Let $\Lambda = \bigoplus_{i=1}^n u_i \mathbb{Z}$ be a complete lattice in $\mathbb{R}^n$. This gives rise to the topological space $M:=\mathbb{R}^n/\Lambda$ equipped with the quotient topology; and I would like to prove that $M$ is a differentiable manifold.
If $\pi \colon \mathbb{R}^n \to M$ denotes the projection and if $U_0:=\{\sum_{i=1}^n a_i u_i : \vert a_i \vert < \frac{1}{2}\}$, then $\pi$ induces a homeomorphism $\varphi_0\colon U_0 \cong \pi(U_0)=:V_0$. For arbitrary $x\in \mathbb{R}^n$, we then have homeomorphisms $\varphi_x\colon U_0 \cong \pi(U_0+x)=:V_x$, $u\mapsto \pi(u+x)$. These define charts and I have to prove that the transition maps are differentiable. What exactly do the transition maps look like?
$\varphi_y^{-1} \circ \varphi_x$ sends $a=\sum_i a_i u_i$ to $\varphi_y^{-1}([a+x])$. Now I need to write $[a+x]=[b+y]$ with $b\in U_0$, i.e. $b=a+(x-y)+\sum_i z_i u_i \in U_0$ for some $z_i\in \mathbb{Z}$.
How can I make this more explicit?
Maybe an easier way: $S^1 = \{z \in \mathbb{C} : |z| = 1 \}$ is a differentiable manifold with charts $U_1 = S^1 \setminus \{1\}$ and $U_{-1} = S^1 \setminus \{-1\}$.

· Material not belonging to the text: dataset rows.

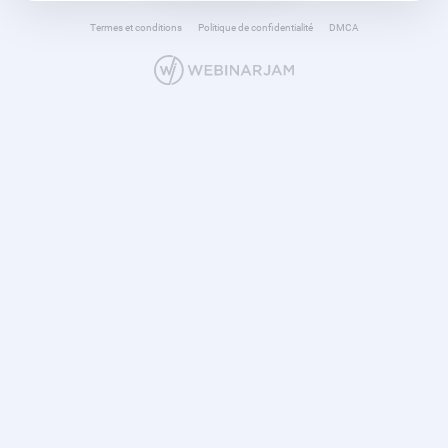
Termes et conditions
Politique de confidentialité
DMCA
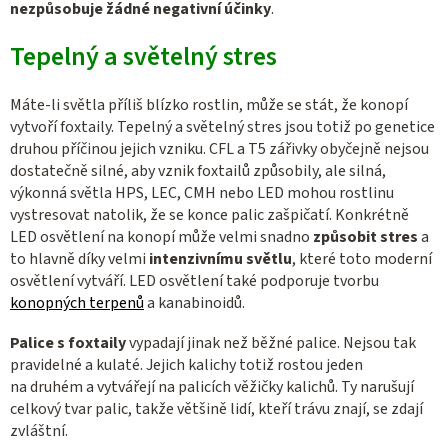
nezpůsobuje žádné negativní účinky
.
Tepelný a světelný stres
Máte-li světla příliš blízko rostlin, může se stát, že konopí
vytvoří foxtaily. Tepelný a světelný stres jsou totiž po genetice
druhou příčinou jejich vzniku. CFL a T5 zářivky obyčejně nejsou
dostatečně silné, aby vznik foxtailů způsobily, ale silná,
výkonná světla HPS, LEC, CMH nebo LED mohou rostlinu
vystresovat natolik, že se konce palic zašpičatí. Konkrétně
LED osvětlení na konopí může velmi snadno
způsobit stres
a
to hlavně díky velmi
intenzivnímu světlu
, které toto moderní
osvětlení vytváří. LED osvětlení také podporuje tvorbu
konopných terpenů
a kanabinoidů.
Palice s foxtaily
vypadají jinak než běžné palice. Nejsou tak
pravidelné a kulaté. Jejich kalichy totiž rostou jeden
na druhém a vytvářejí na palicích věžičky kalichů. Ty narušují
celkový tvar palic, takže většině lidí, kteří trávu znají, se zdají
zvláštní.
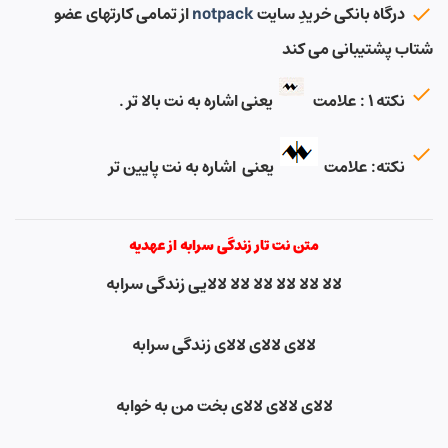
درگاه بانکی خریدِ سایت
notpack
از تمامی کارتهای عضو
شتاب پشتیبانی می کند
نکته ۱ : علامت
یعنی اشاره به نت بالا تر .
نکته: علامت
یعنی اشاره به نت پایین تر
متن نت تار زندگی سرابه از عهدیه
لالا لالا لالا لالا لالا لالایی زندگی سرابه
لالای لالای لالای زندگی سرابه
لالای لالای لالای بخت من به خوابه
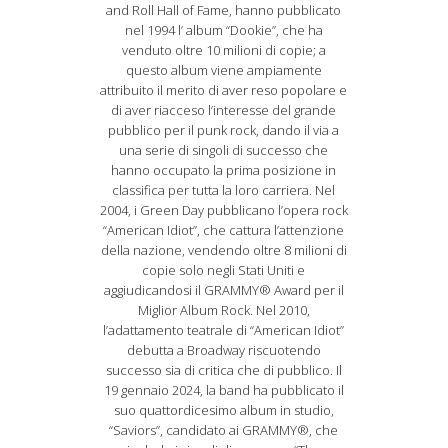
and Roll Hall of Fame, hanno pubblicato
nel 1994 l’ album “Dookie”, che ha
venduto oltre 10 milioni di copie; a
questo album viene ampiamente
attribuito il merito di aver reso popolare e
di aver riacceso l’interesse del grande
pubblico per il punk rock, dando il via a
una serie di singoli di successo che
hanno occupato la prima posizione in
classifica per tutta la loro carriera. Nel
2004, i Green Day pubblicano l’opera rock
“American Idiot”, che cattura l’attenzione
della nazione, vendendo oltre 8 milioni di
copie solo negli Stati Uniti e
aggiudicandosi il GRAMMY® Award per il
Miglior Album Rock. Nel 2010,
l’adattamento teatrale di “American Idiot”
debutta a Broadway riscuotendo
successo sia di critica che di pubblico. Il
19 gennaio 2024, la band ha pubblicato il
suo quattordicesimo album in studio,
“Saviors”, candidato ai GRAMMY®, che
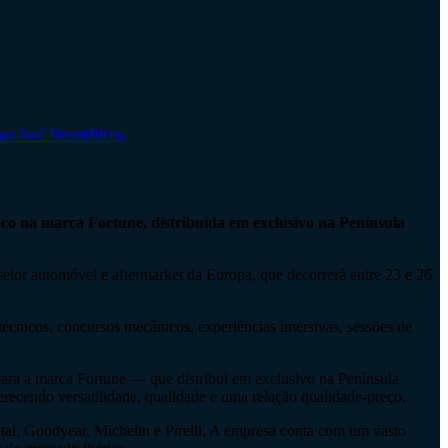
an José Neumáticos
oco na marca Fortune, distribuída em exclusivo na Península
 setor automóvel e aftermarket da Europa, que decorrerá entre 23 e 26
cnicos, concursos mecânicos, experiências imersivas, sessões de
para a marca Fortune — que distribui em exclusivo na Península
erecendo versatilidade, qualidade e uma relação qualidade-preço.
l, Goodyear, Michelin e Pirelli. A empresa conta com um vasto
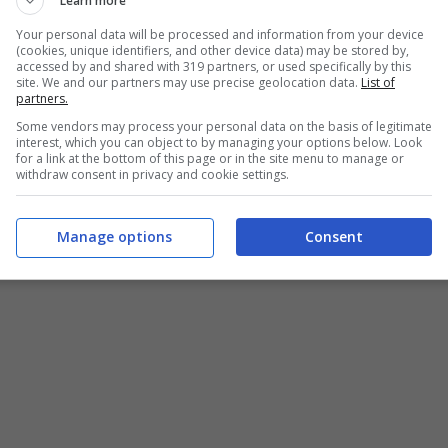
Learn more
Your personal data will be processed and information from your device
one al giocatore di fare il salto di qualità
(cookies, unique identifiers, and other device data) may be stored by,
accessed by and shared with 319 partners, or used specifically by this
ei, lui che è stato uno dei veri protagonisti
site. We and our partners may use precise geolocation data.
List of
partners.
liams
ora ha la possibilità di andare a giocare con
Some vendors may process your personal data on the basis of legitimate
interest, which you can object to by managing your options below. Look
 pronto a firmare. Adesso può partire per
60
for a link at the bottom of this page or in the site menu to manage or
withdraw consent in privacy and cookie settings.
usola rescissoria
.
Manage options
Consent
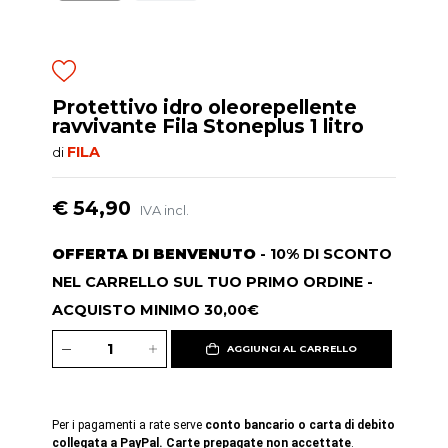
Protettivo idro oleorepellente
ravvivante Fila Stoneplus 1 litro
FILA
di
€ 54,90
IVA incl.
OFFERTA DI BENVENUTO
- 10% DI SCONTO
NEL CARRELLO SUL TUO PRIMO ORDINE -
ACQUISTO MINIMO 30,00€
AGGIUNGI AL CARRELLO
Per i pagamenti a rate serve
conto bancario o carta di debito
collegata a PayPal. Carte prepagate non accettate
.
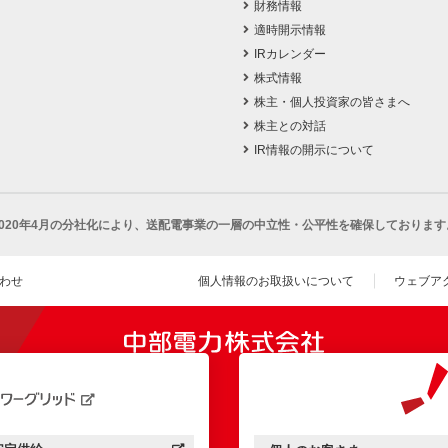
財務情報
適時開示情報
IRカレンダー
株式情報
株主・個人投資家の皆さまへ
株主との対話
IR情報の開示について
2020年4月の分社化により、
送配電事業の一層の中立性・公平性を確保しております
わせ
個人情報のお取扱いについて
ウェブア
（新し
開きます）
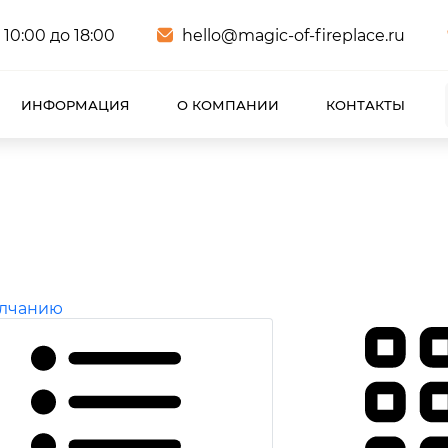
 10:00 до 18:00
hello@magic-of-fireplace.ru
ИНФОРМАЦИЯ
О КОМПАНИИ
КОНТАКТЫ
олчанию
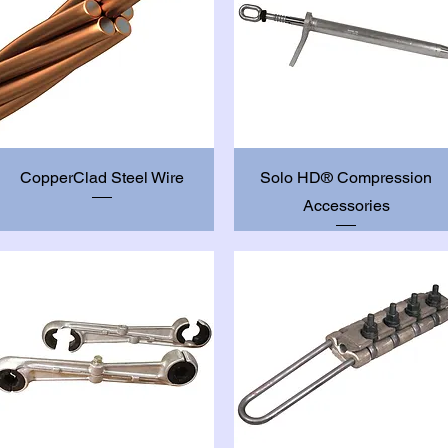
Vista rápida
Vista rápida
CopperClad Steel Wire
Solo HD® Compression
Accessories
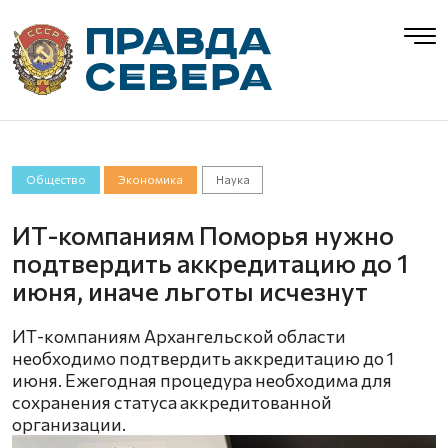
Общество
Экономика
Наука
ИТ-компаниям Поморья нужно
подтвердить аккредитацию до 1
июня, иначе льготы исчезнут
ИТ-компаниям Архангельской области
необходимо подтвердить аккредитацию до 1
июня. Ежегодная процедура необходима для
сохранения статуса аккредитованной
организации.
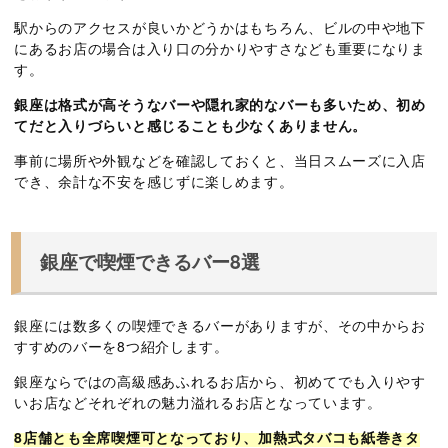
駅からのアクセスが良いかどうかはもちろん、ビルの中や地下
にあるお店の場合は入り口の分かりやすさなども重要になりま
す。
銀座は格式が高そうなバーや隠れ家的なバーも多いため、初め
てだと入りづらいと感じることも少なくありません。
事前に場所や外観などを確認しておくと、当日スムーズに入店
でき、余計な不安を感じずに楽しめます。
銀座で喫煙できるバー8選
銀座には数多くの喫煙できるバーがありますが、その中からお
すすめのバーを8つ紹介します。
銀座ならではの高級感あふれるお店から、初めてでも入りやす
いお店などそれぞれの魅力溢れるお店となっています。
8店舗とも全席喫煙可となっており、加熱式タバコも紙巻きタ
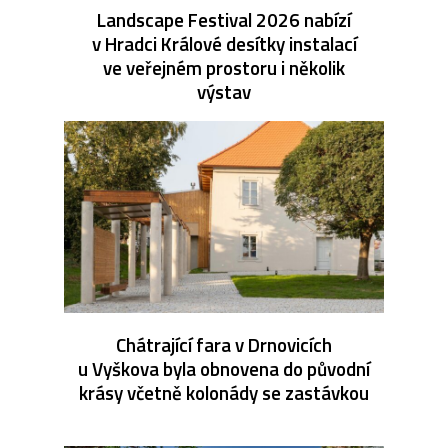
Landscape Festival 2026 nabízí
v Hradci Králové desítky instalací
ve veřejném prostoru i několik
výstav
Chátrající fara v Drnovicích
u Vyškova byla obnovena do původní
krásy včetně kolonády se zastávkou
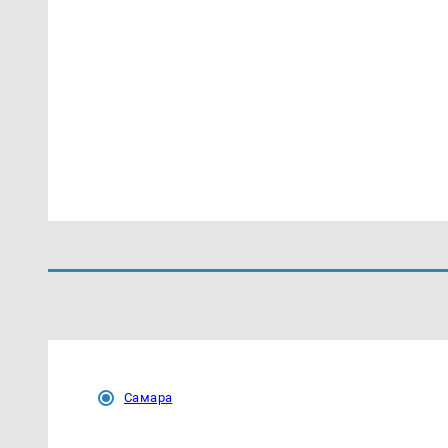
Самара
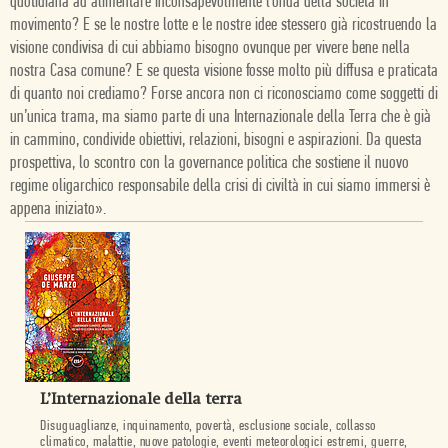
quotidiana ad alimentare inconsapevolmente l’onda della società in
movimento? E se le nostre lotte e le nostre idee stessero già ricostruendo la
visione condivisa di cui abbiamo bisogno ovunque per vivere bene nella
nostra Casa comune? E se questa visione fosse molto più diffusa e praticata
di quanto noi crediamo? Forse ancora non ci riconosciamo come soggetti di
un’unica trama, ma siamo parte di una Internazionale della Terra che è già
in cammino, condivide obiettivi, relazioni, bisogni e aspirazioni. Da questa
prospettiva, lo scontro con la governance politica che sostiene il nuovo
regime oligarchico responsabile della crisi di civiltà in cui siamo immersi è
appena iniziato».
L’Internazionale della terra
Disuguaglianze, inquinamento, povertà, esclusione sociale, collasso
climatico, malattie, nuove patologie, eventi meteorologici estremi, guerre,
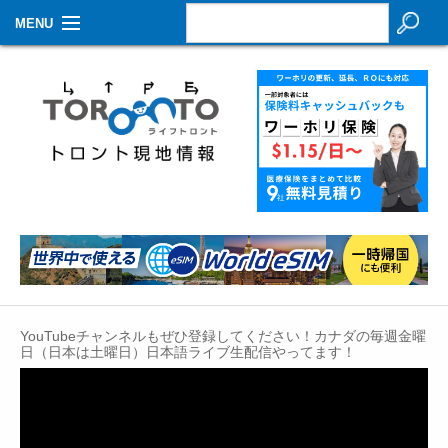
MENU
お知らせ
生活情報
その他
特集
イベントカレンダー
About Us
YouTubeチャンネルもぜひ登録してください！カナダの毎週金曜
Contact
日（日本は土曜日）日本語ライブ生配信やってます！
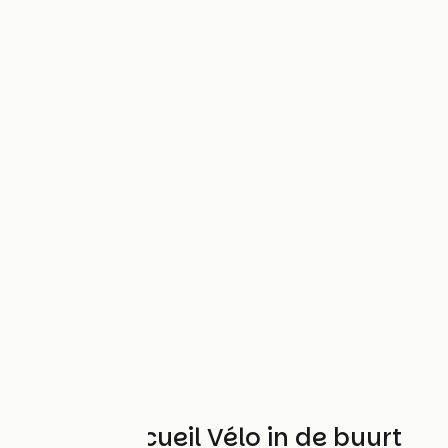
Andere Accueil Vélo in de buurt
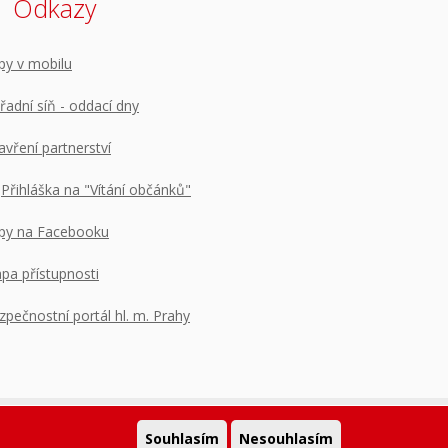
Odkazy
py v mobilu
řadní síň - oddací dny
avření partnerství
Přihláška na "Vítání občánků"
py na Facebooku
pa přístupnosti
zpečnostní portál hl. m. Prahy
Souhlasím
Nesouhlasím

Now $\mathbb{R}/\mathbb{Z} \cong S^1$ as topological spaces via $x + \mathbb{Z} \mapsto e^{2 \pi i x}$. Thus you can make $\mathbb{R}/\mathbb{Z}$ into a manifold.
Finally,
$$\mathbb{R}^n/\Gamma \cong \prod\limits_{i=1}^n \mathbb{R}/\mathbb{Z}$$
as topological spaces, and a product of manifolds is naturally a manifold.